In a move that scandalised the public healthcare community, Wagner was shuffled into the Office of the Premier by Eastern Cape Premier, Oscar Mabuyane. She was one of four heads of departments removed from office in this way, in murky circumstances. In an article in Spotlight, Alex van den Heever, the chair of social security systems administration and management studies at the Wits school of governance, was quoted as saying, “To me, it sounds like they removed the accounting officer and replaced them with an acting person to manipulate contracts, tenders, procurements, and appointments,” a widely held theory in the medical community, at the time.

Wagner alone was returned to her role in August 2024. It would be impolitic for her to dwell on the fiasco, and she doesn’t — she says, instead, that the workings of life are mysterious.

Finding balance in a binary life

“In that year my father had a stroke, my mother had serious health issues and my kids needed some extra support. Thanks to what happened, I was able to be there for them,” she says. There was also time for introspection. 

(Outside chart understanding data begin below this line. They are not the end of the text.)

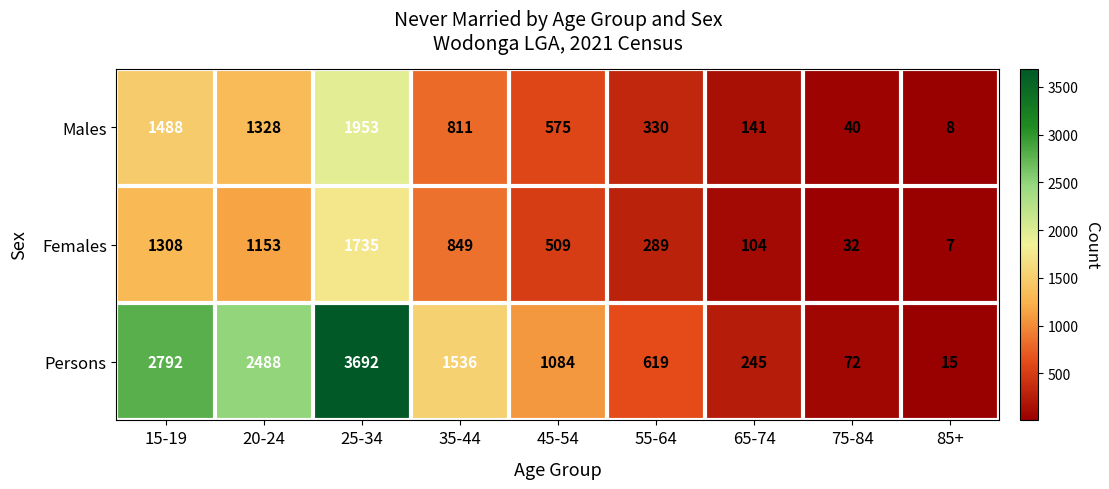

At which label does Females first exceed 509?

15-19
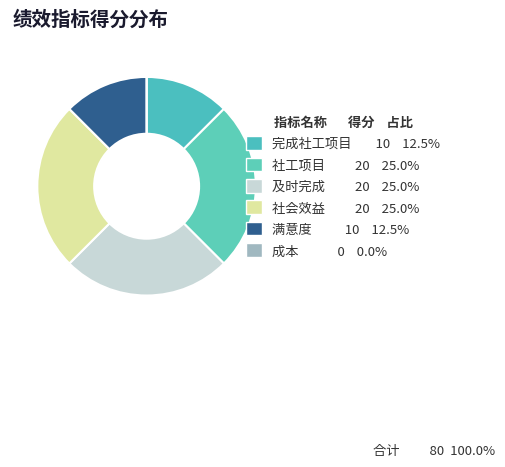

Is there any slice that represents more than half of the pie?

No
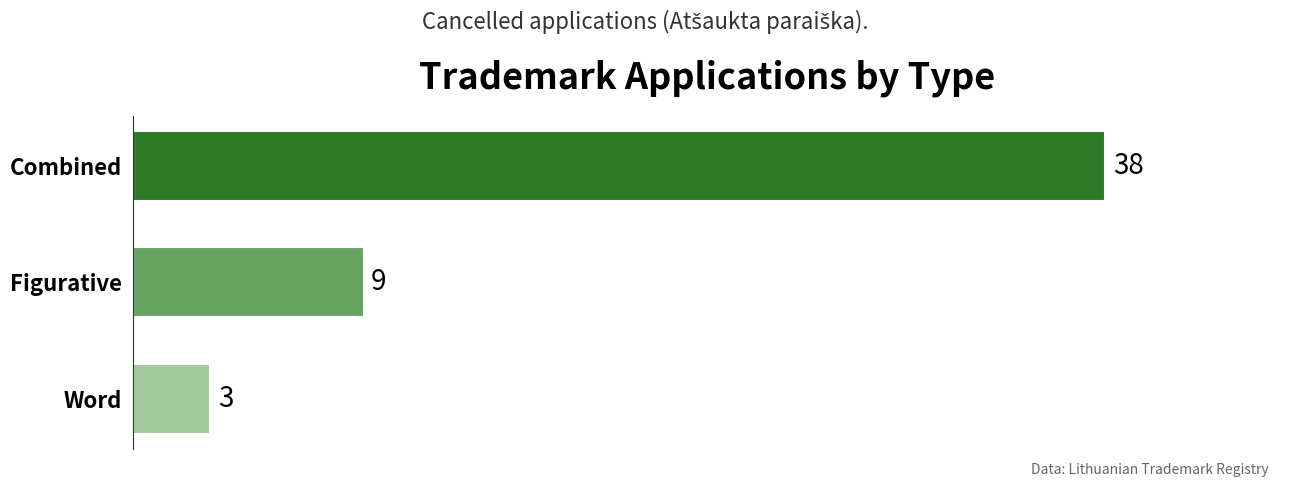

What is the average value?

17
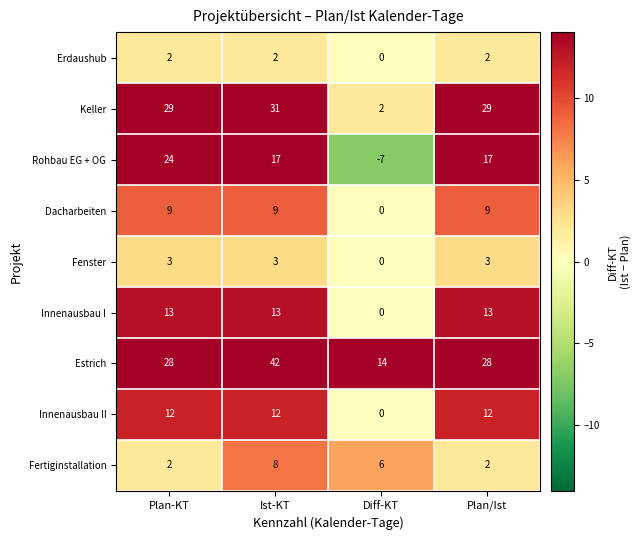

What is the difference between the maximum and minimum values in the Innenausbau II series?

12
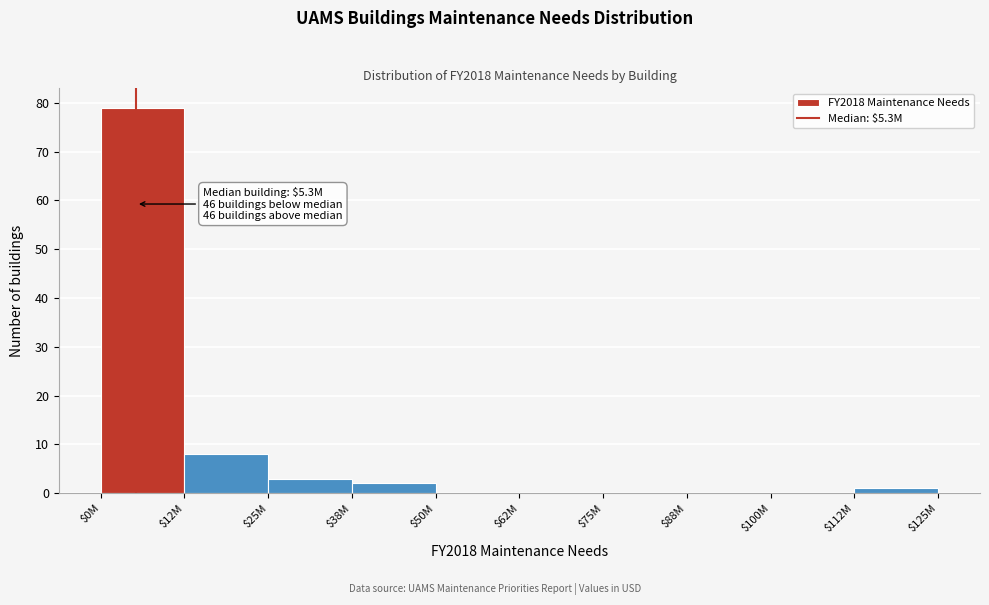

Which label corresponds to the largest value in the chart?

$0M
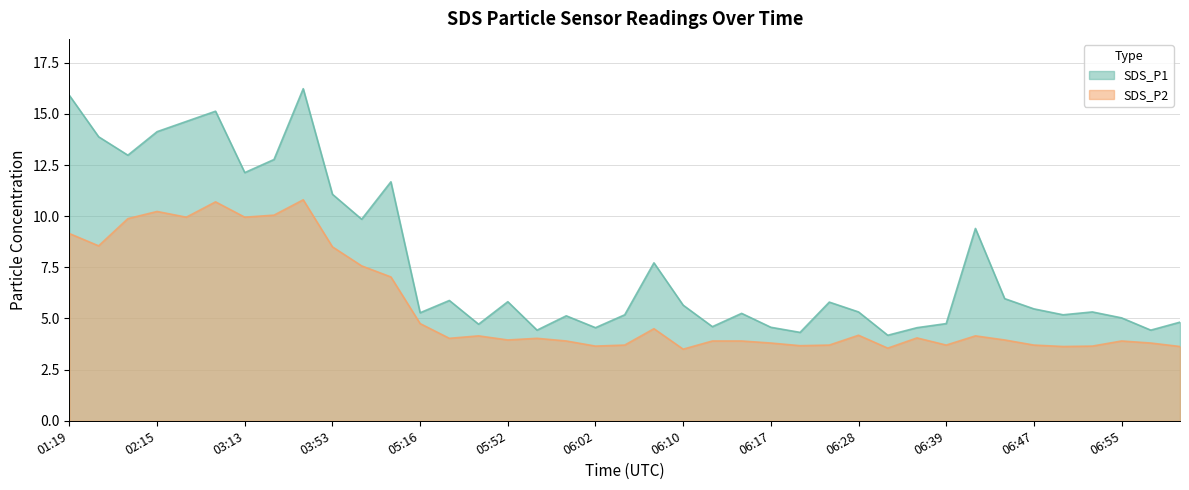

What is the average value of the SDS_P1 series?

7.8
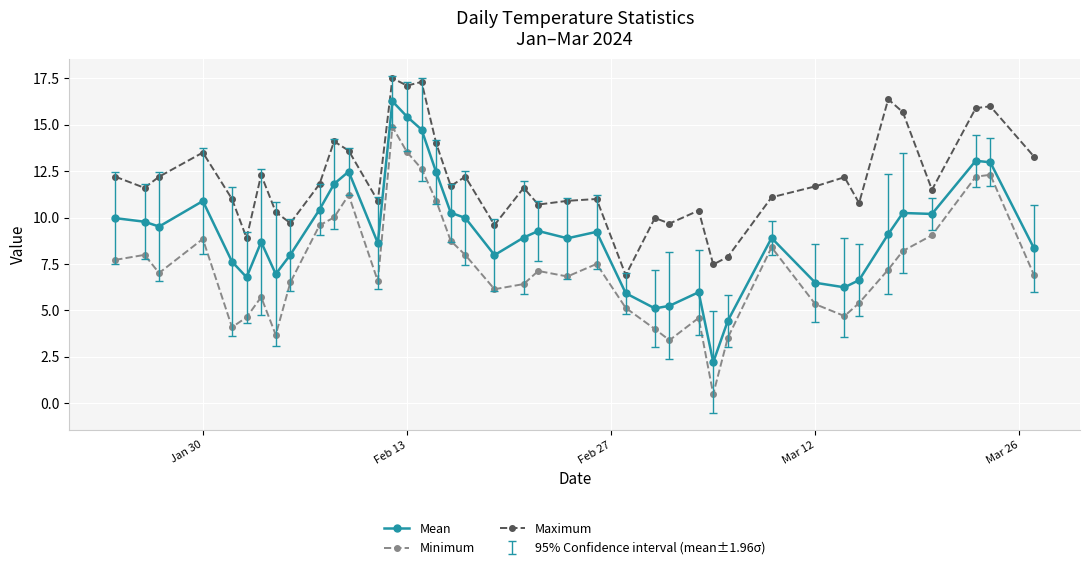

What is the value of the Maximum point at the 34th from the left?

10.8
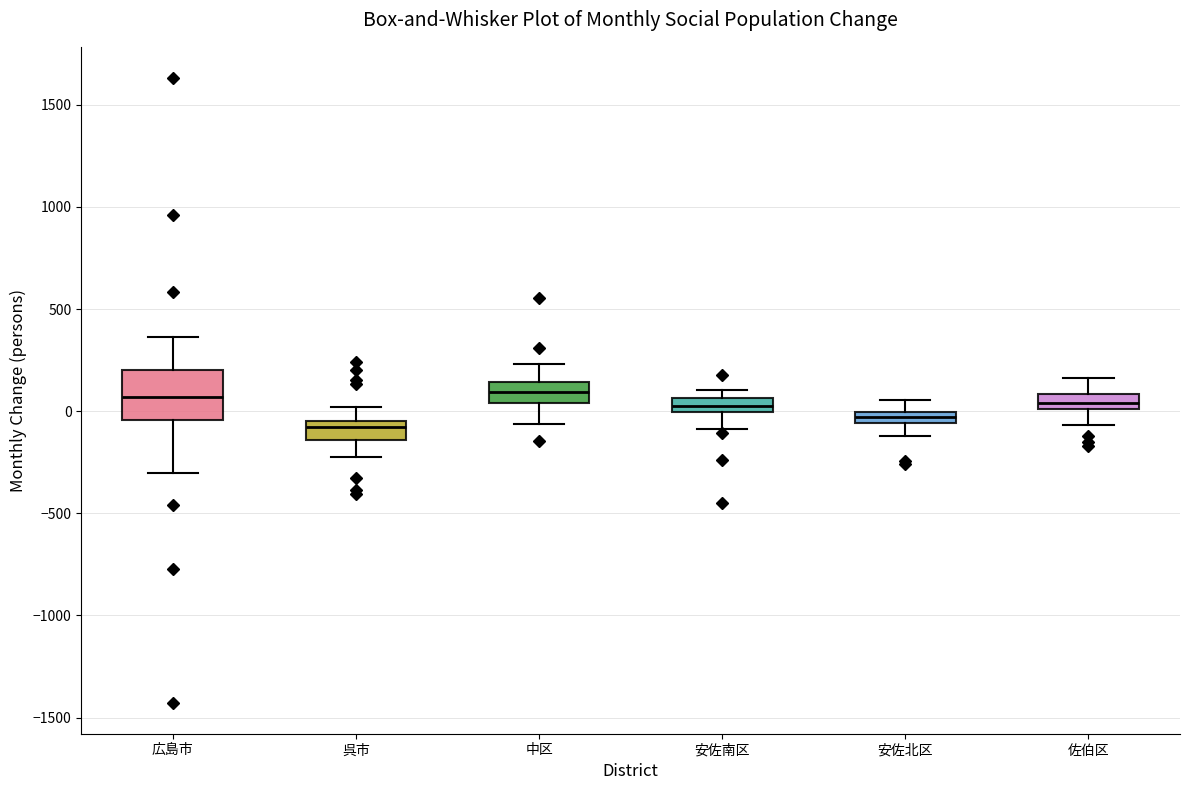

Where does the upper whisker of the box for 安佐北区 end on the y-axis? The values are not printed on the chart, so give them approximately, as read against the axis.

50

“After my father died I realised that I had been leading a binary existence for years, with family on the one side, work on the other, and nothing in between. Among other things, I had been completely ignoring my own risk factors.”

Wagner — a university track star — hauled out a treadmill she had used four times in four years, and started running fartleks over a distance of three kilometres. She watched what she ate and dropped 8kg. When she received the call to return to the head of department role, Wagner wanted to be sure she was up to the task. She took a drive down to East London’s Nahoon Beach.

“I remember it was sunset, and it was quiet. Being August, there was that cool saltiness to the air. I knew if I was going to lead others I had to start in a good space, with no recriminations about what had transpired. I took a deep breath and felt re-energised and recentred — all pistons firing. I thought, ok, it’s a fresh start, everybody has an opportunity to be part of this journey. Let’s go.”

IN CONVERSATION: Rolene Wagner talks with reporter Sean Christie in her childhood home in Lotus River, where her journey from competitive swimmer to healthcare innovator began. (Jay Caboz)

Wagner will need every iota of renewed energy to arrest the department’s slide into dysfunction. Departmental debt ballooned in her absence. 

Every week brings its own clutch of negative headlines, and belief in Wagner’s ability to turn things around has undoubtedly waned. Ben Gaunt, the former CEO of Zithulele Hospital (and now no longer an employee of the Eastern Cape department of health, after he applied successfully for constructive dismissal) puts it to me like this: “There’s no question she’s the right person for the job — she has the rare ability to see both the bigger picture and work in the grain of short term solutions — but she works in a very unconstructive environment, where truly strong leaders aren’t necessarily welcome.”

Wagner’s phone rings, and she doesn’t have the luxury of keeping it downturned. It’s Philip, her son, they had planned to meet at the mall, with the twins. Time to go, and Cheryl leads the way. She remembers everything I’ve said about my personal life and spins it into a meaningful farewell. 

“As a family we are lucky to have her — we were lucky to have both of them,” says Wagner. Driving away, a similar thought occurs. Us too, Rolene. 

Sean Christie is a freelance journalist and author.